Beavercreek’s Public Service Division maintains 577 lane miles of streets across nearly 28 square miles across the city, and the number of city employees has not kept up with Beavercreek’s population growth, which has jumped 22% in the last 20 years, according to city data.

Previous city efforts to pass an income tax have been rejected by residents. Mayor Bob Stone said this summer that Beavercreek is seeking funding for more workers after receiving complaints about city streets and parks.

“When we proposed the income tax, that was the level of service that the people wanted,” Stone said, referring to some residents’ requests. “The people have decided they would rather fund the city in a different route, so we are keeping pace with what we’ve said all along that we needed.”

Members of Beavercreek Tax Busters, which opposed the income tax measure in May, said that they are neither for or against the property tax levies, but called on voters to make educated, data-driven decisions.

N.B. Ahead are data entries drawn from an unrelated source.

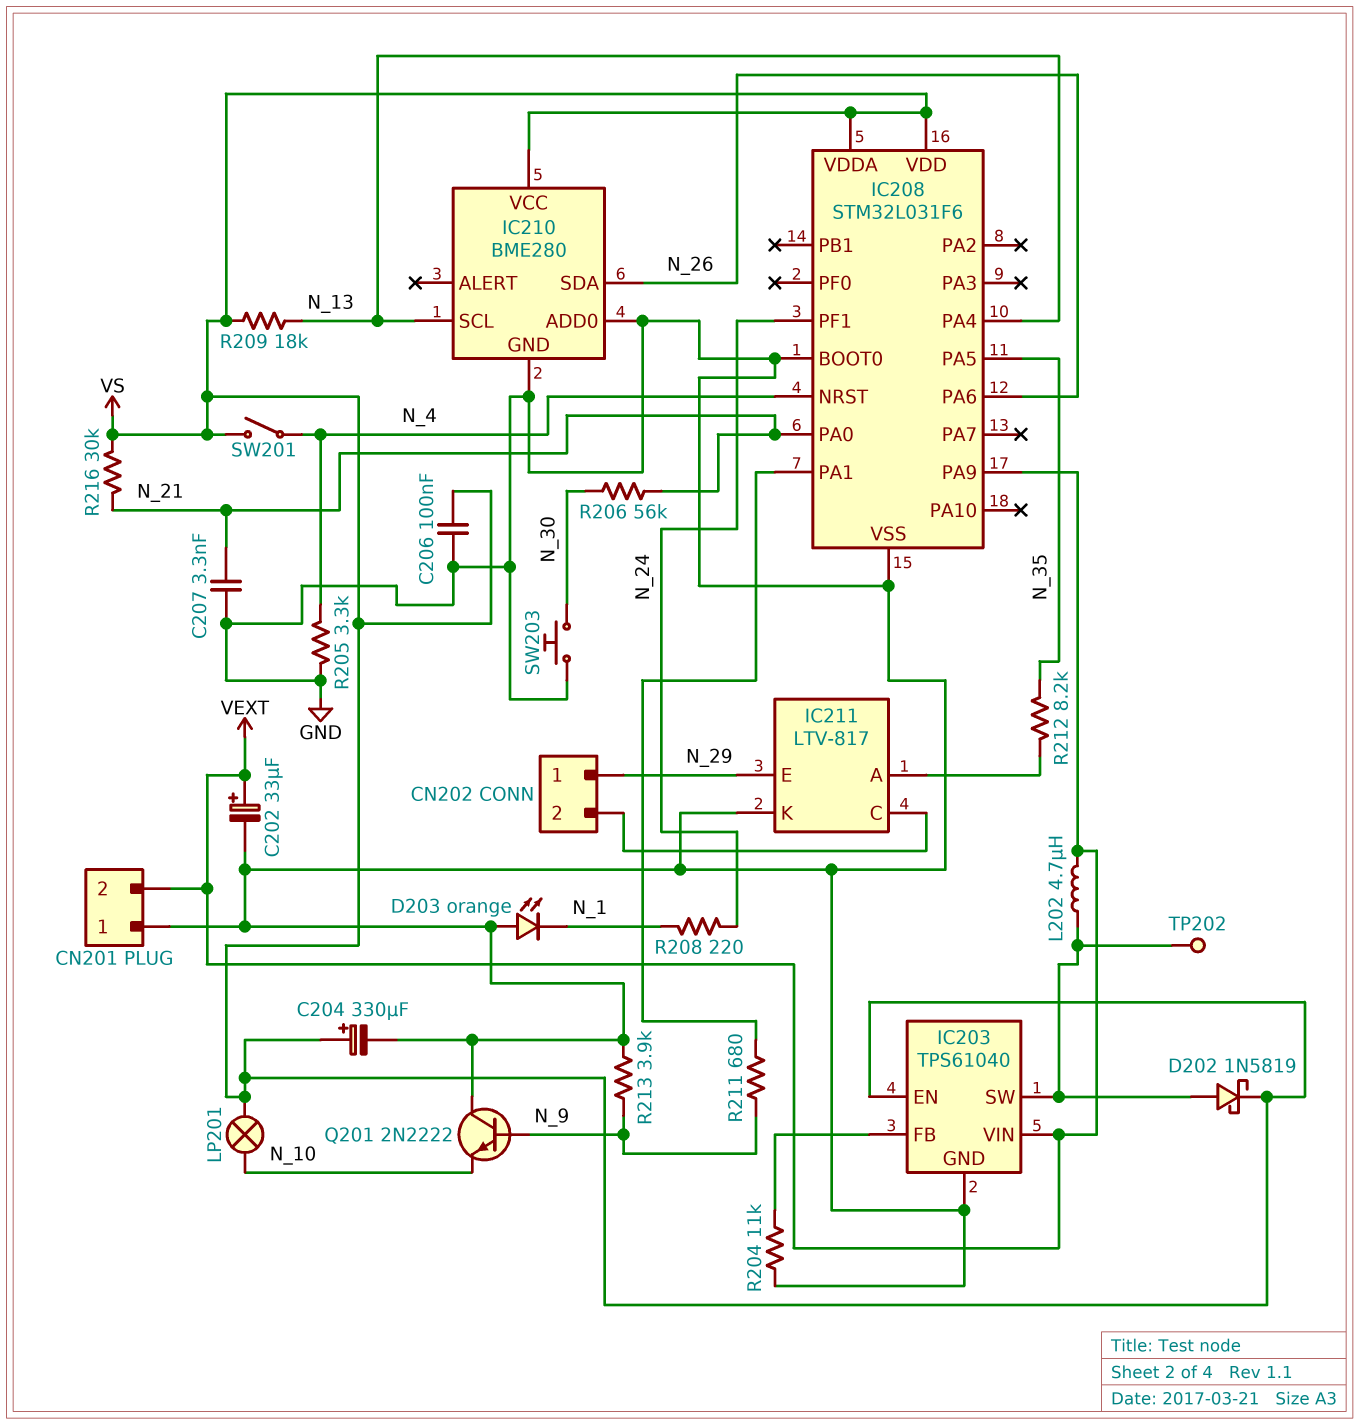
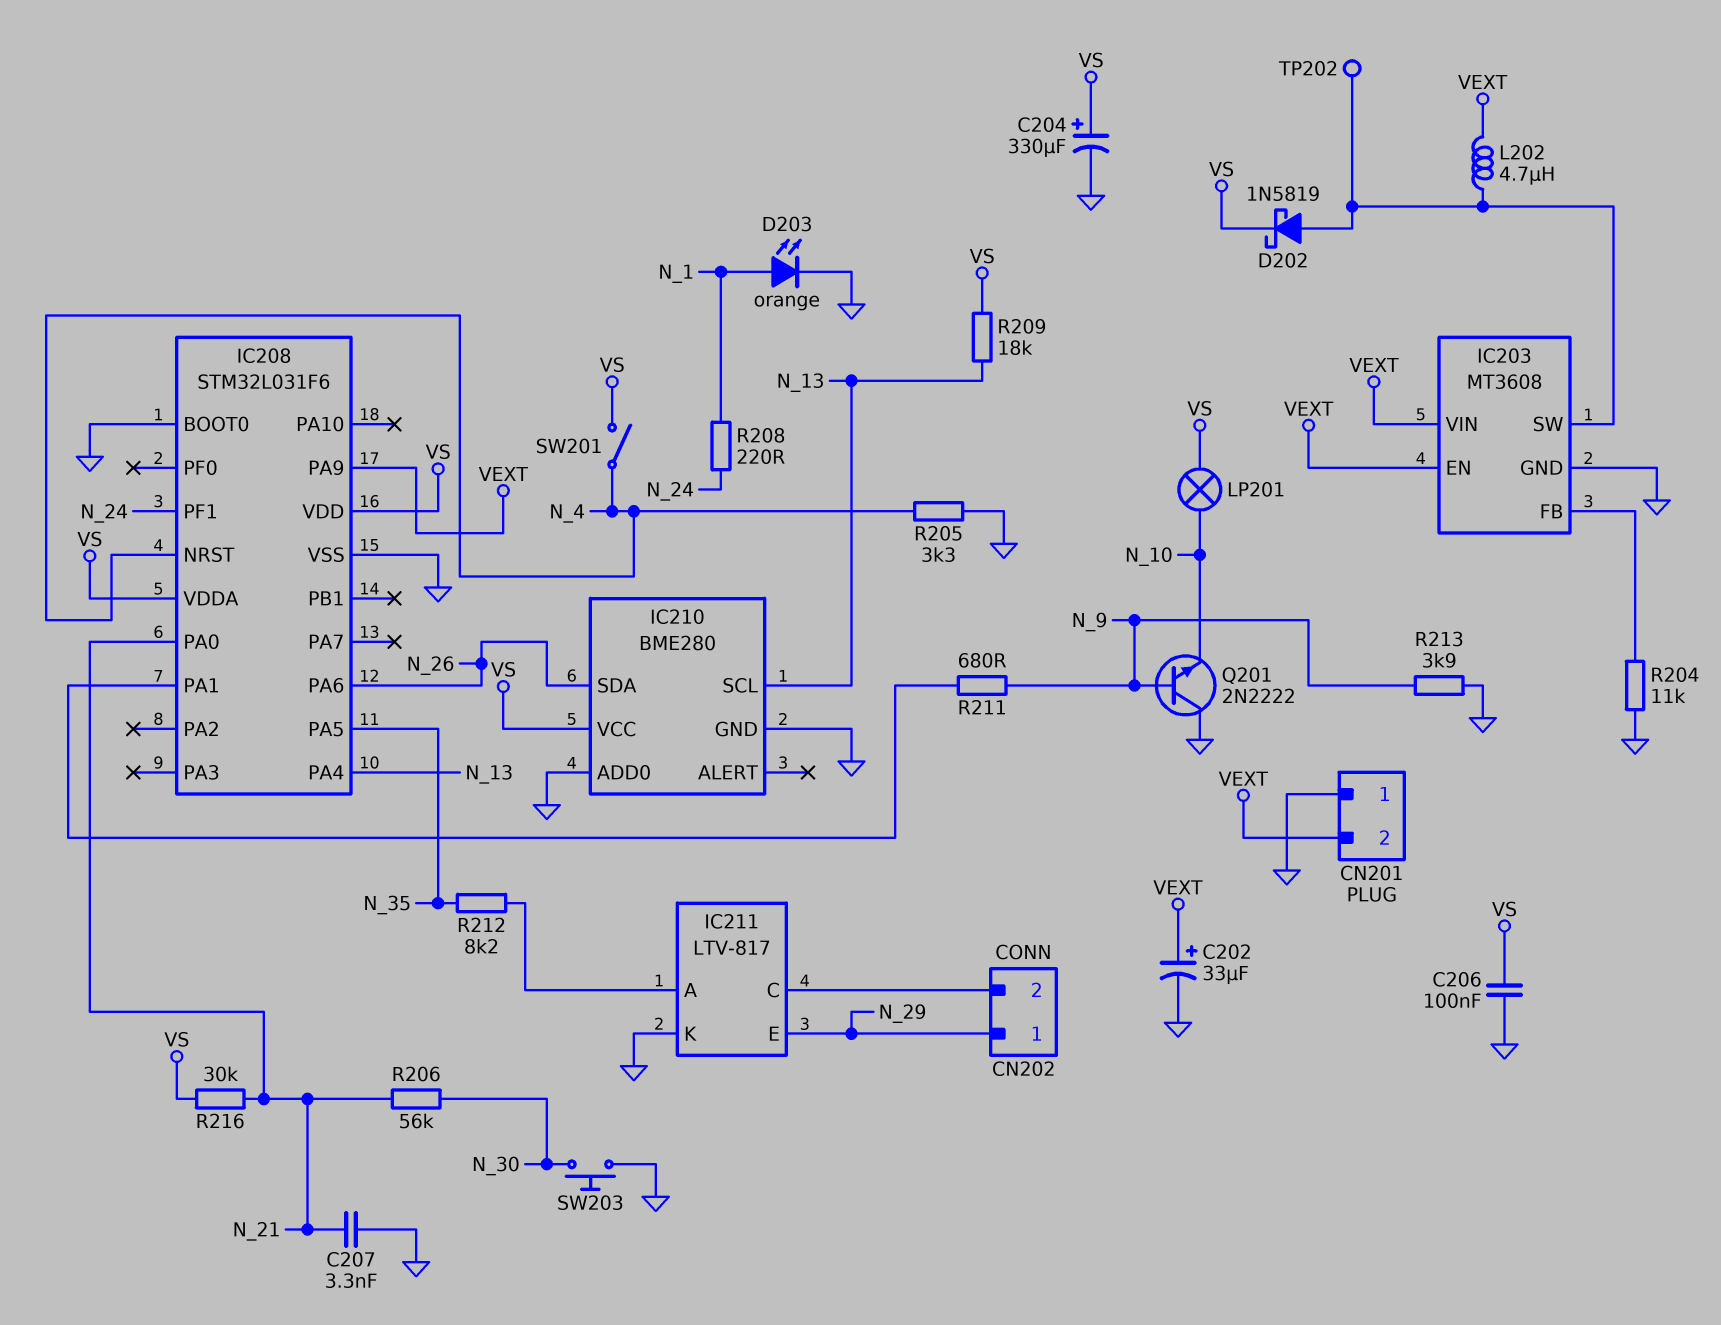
D203: LED orange (A GND, K N_1) -> LED orange (A N_1, K GND)
IC203: TPS61040 -> MT3608
IC203 pin EN: VS -> VEXT

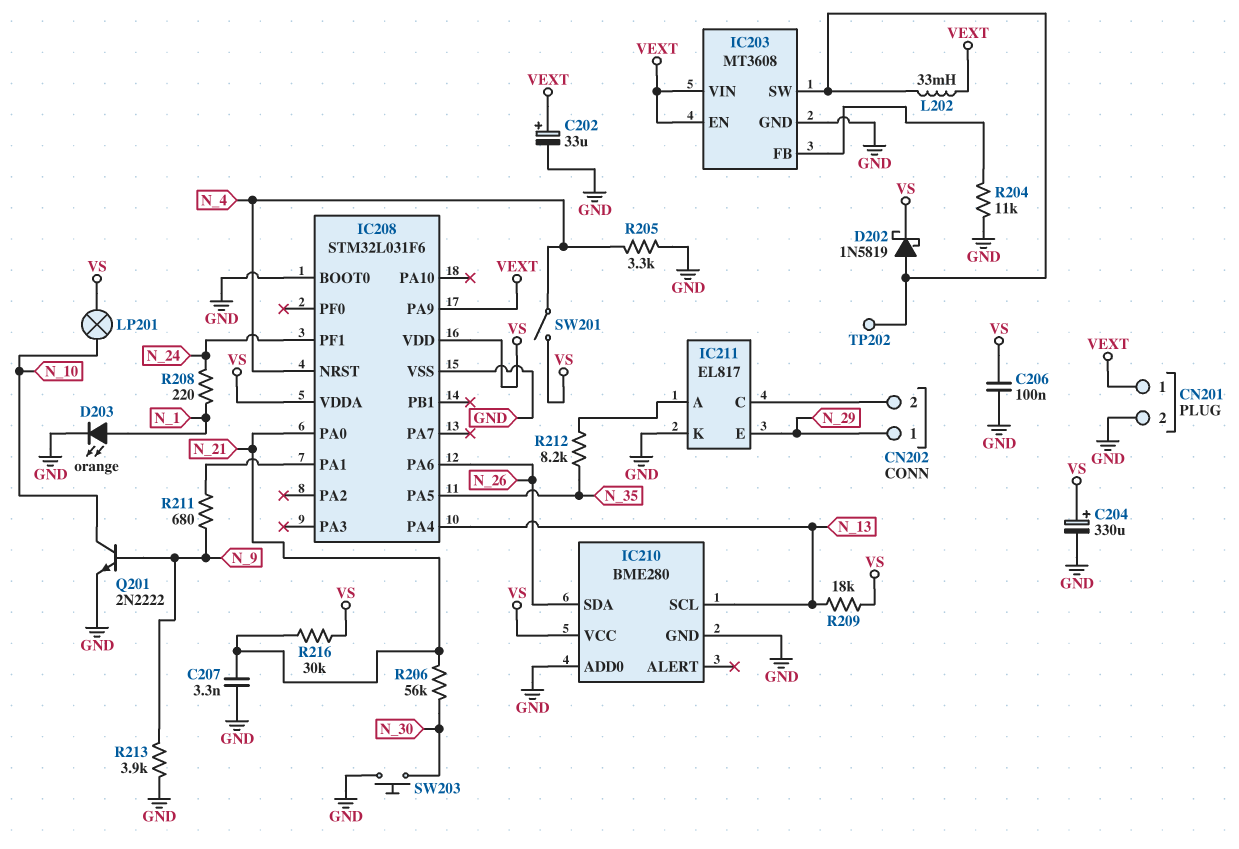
CN201 pin 1: GND -> VEXT
CN201 pin 2: VEXT -> GND
IC211: LTV-817 -> EL817
L202: 4.7uH (IC203/SW, VEXT) -> 33mH (IC203/SW, VEXT)
Q201: NPN 2N2222 (B N_9, C GND, E N_10) -> NPN 2N2222 (B N_9, C N_10, E GND)

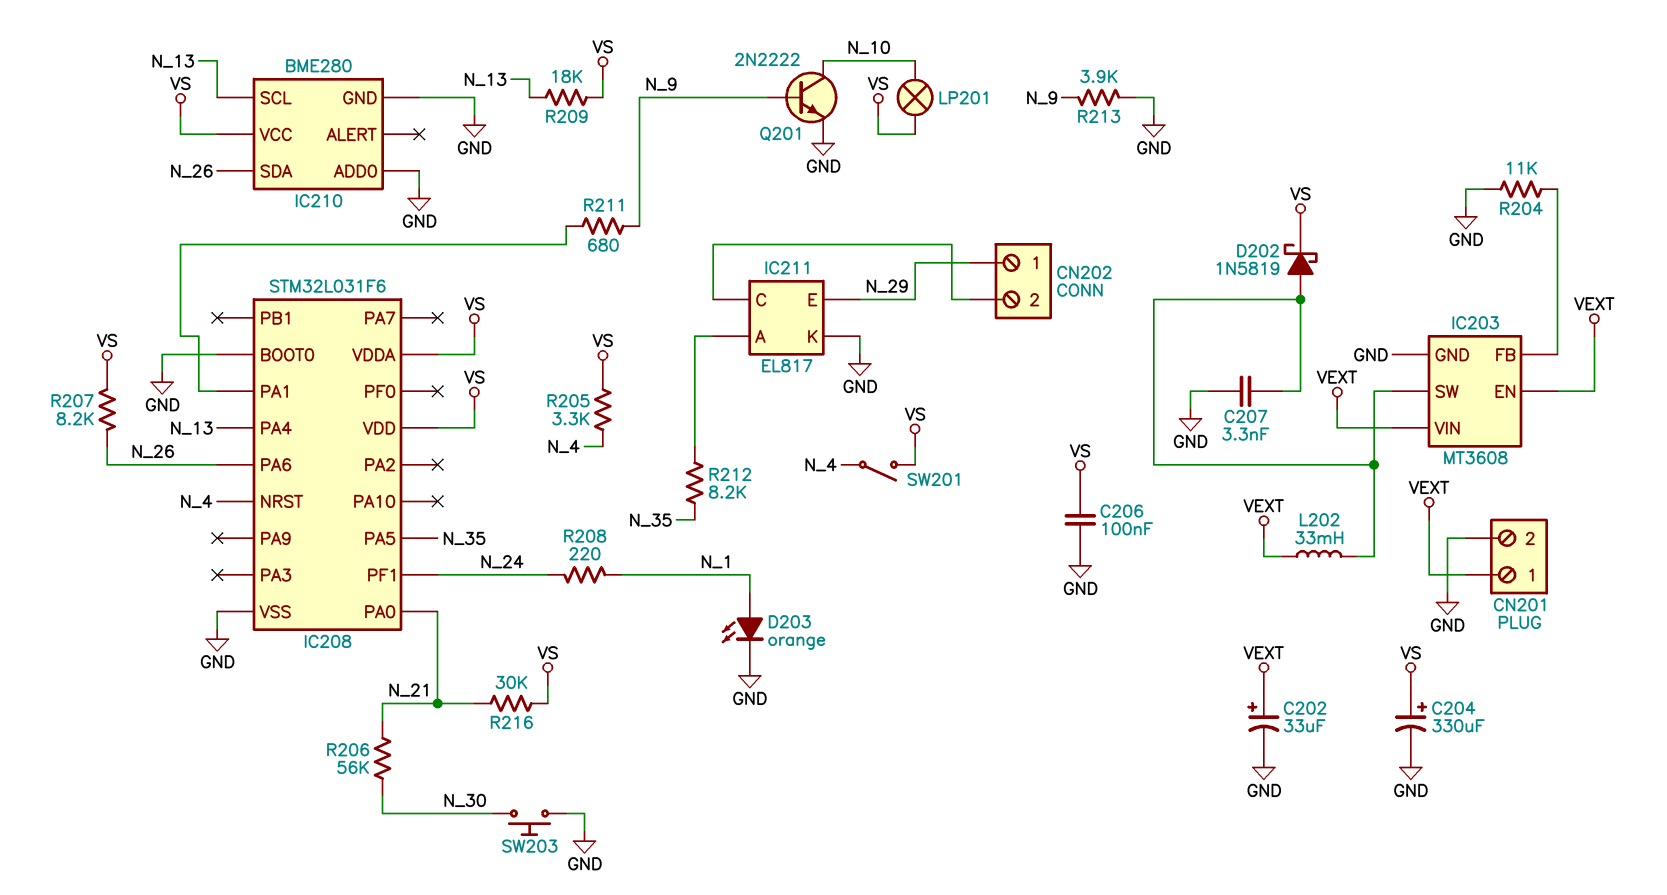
C207: 3.3nF (GND, N_21) -> 3.3nF (GND, IC203/SW)
IC208 pin PA9: VEXT -> none
R205: 3.3k (GND, N_4) -> 3.3k (N_4, VS)
R207: none -> 8.2k (N_26, VS)
TP202: test point (IC203/SW) -> none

“Our position has always been that levies are preferable to income taxes, because with levies, the voters have a chance to vote on a particular tax,” said Tony Corvo of Tax Busters. “There’s a police and a street levy: both of those are proper functions of government. Here’s a chance for voters to use their power to either approve or disapprove of what their local government is doing with their money.”

The last time a police levy and a street levy were passed in Beavercreek was 2014 and 2016, respectively.